• [What to do]: Transcribe exactly the lines from the one containing "PetToogle.com - Nurturing" through the end of the entries, including both the first and the last, and nothing else.
*** Opening of Available data ***
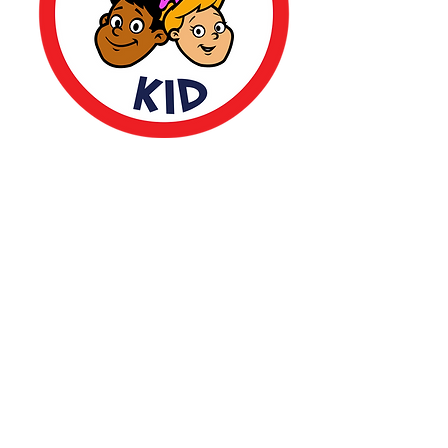
CONTACT
US
(323) 377 9579
support@thebrilliantkid.com
13636 Ventura Blvd. Suite 288,
Sherman Oaks, CA 91423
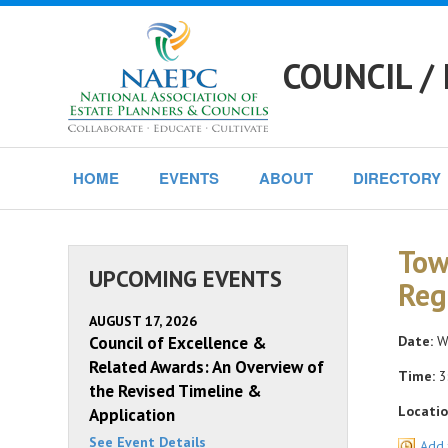
COUNCIL /
HOME
EVENTS
ABOUT
DIRECTORY
Tow
UPCOMING EVENTS
Reg
AUGUST 17, 2026
Council of Excellence &
Date:
We
Related Awards: An Overview of
Time:
3
the Revised Timeline &
Locatio
Application
See Event Details
Add 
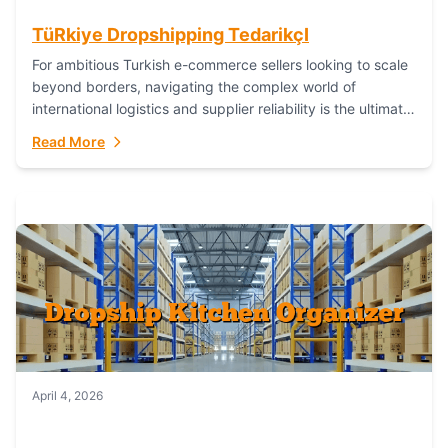
TüRkiye Dropshipping TedarikçI
For ambitious Turkish e-commerce sellers looking to scale
beyond borders, navigating the complex world of
international logistics and supplier reliability is the ultimate
challenge. In the dynamic realm of dropshipping,...
Read More
April 4, 2026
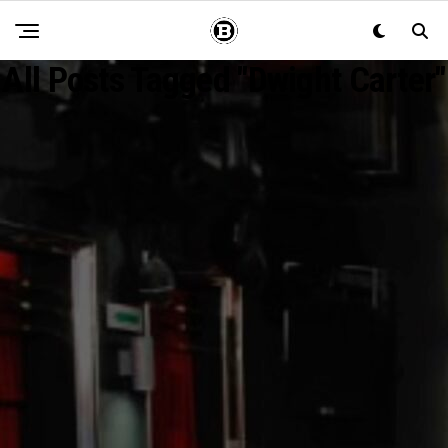
All Posts Tagged "Dwight Carter"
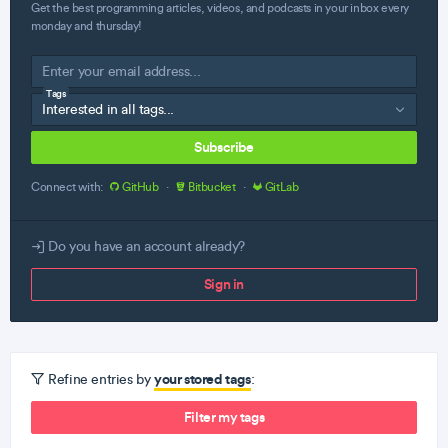
Get the best programming articles, videos, and podcasts in your inbox every
monday and thursday!
Tags
Subscribe
Connect with:
GitHub
·
Bitbucket
·
GitLab
Do you have an account already?
Sign in
your stored tags
Refine entries by
:
Filter my tags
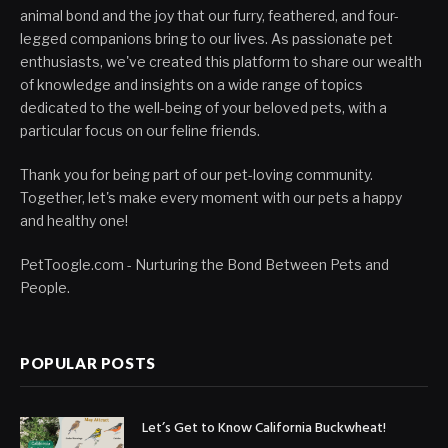
animal bond and the joy that our furry, feathered, and four-
legged companions bring to our lives. As passionate pet
enthusiasts, we've created this platform to share our wealth
of knowledge and insights on a wide range of topics
dedicated to the well-being of your beloved pets, with a
particular focus on our feline friends.
Thank you for being part of our pet-loving community.
Together, let's make every moment with our pets a happy
and healthy one!
PetToogle.com - Nurturing the Bond Between Pets and
People.
POPULAR POSTS
Let’s Get to Know California Buckwheat!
*** Close of Available data ***
• [Result below]:
PetToogle.com - Nurturing the Bond Between Pets and
People.
POPULAR POSTS
Let’s Get to Know California Buckwheat!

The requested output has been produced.